Moving to writing, it's been said many times that the best way to learn to write is to read. Read anything, read everything. Of course, try to fit in some of the greats: Hemingway, Dickens, Chekhov, Shakespeare, Faulkner, etc. etc. Many of us receive doses of these greats in high school or college. Many more of us take them on independently as adults.

I often come along reading lists (100 BOOKS YOU MUST READ BEFORE YOU DIE, 13 GREAT BOOKS OF 2013, TOP 25 SCI-FI BOOKS EVER WRITTEN). These serve as a wake up call: I have literary holes big enough to drive a truck through.

These literary holes are more embarrassing than my ineptitude at surgically correcting an umbilical hernia. Can you believe I've never read anything by James Joyce? Virginia Woolf? Anton Chekhov? Jack Kerouac? That's just the tip of the iceberg. I didn't even know who Susan Sontag was until a few months ago. I mean, really? Pathetic.

Sometimes I get a little overwhelmed at this ineptitude and dismay that the thought that there's no way I'll ever get caught up in this reading.
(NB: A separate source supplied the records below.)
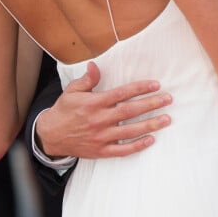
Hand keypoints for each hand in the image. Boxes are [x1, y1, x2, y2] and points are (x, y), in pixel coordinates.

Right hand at [35, 61, 171, 158]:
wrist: (50, 136)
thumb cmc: (63, 110)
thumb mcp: (72, 91)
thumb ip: (87, 80)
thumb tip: (96, 66)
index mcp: (93, 103)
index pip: (121, 94)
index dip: (139, 88)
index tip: (155, 85)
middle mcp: (99, 120)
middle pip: (130, 111)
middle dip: (150, 104)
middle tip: (168, 99)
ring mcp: (100, 137)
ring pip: (130, 131)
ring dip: (150, 125)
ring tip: (166, 119)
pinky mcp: (101, 151)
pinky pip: (122, 150)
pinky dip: (137, 146)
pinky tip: (151, 140)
But I have to keep one thing in mind: we shouldn't read as though we're just checking items off a list. We should read to learn and to enjoy and it shouldn't become a burden, something we have to slog through.

I am also reminded of one of my favorite adages: how do you eat an elephant? One bite at a time. So, in between my devouring of current popular fiction, magazines, candy wrappers, Sunday newspapers (mostly the comics section), and other miscellany that makes it into my grubby hands, I'll be more conscientious about picking up a "great" once in a while. Because, as a writer, I have a lot to learn.

Now, if you'll excuse me, I have a copy of The Grapes of Wrath waiting for me.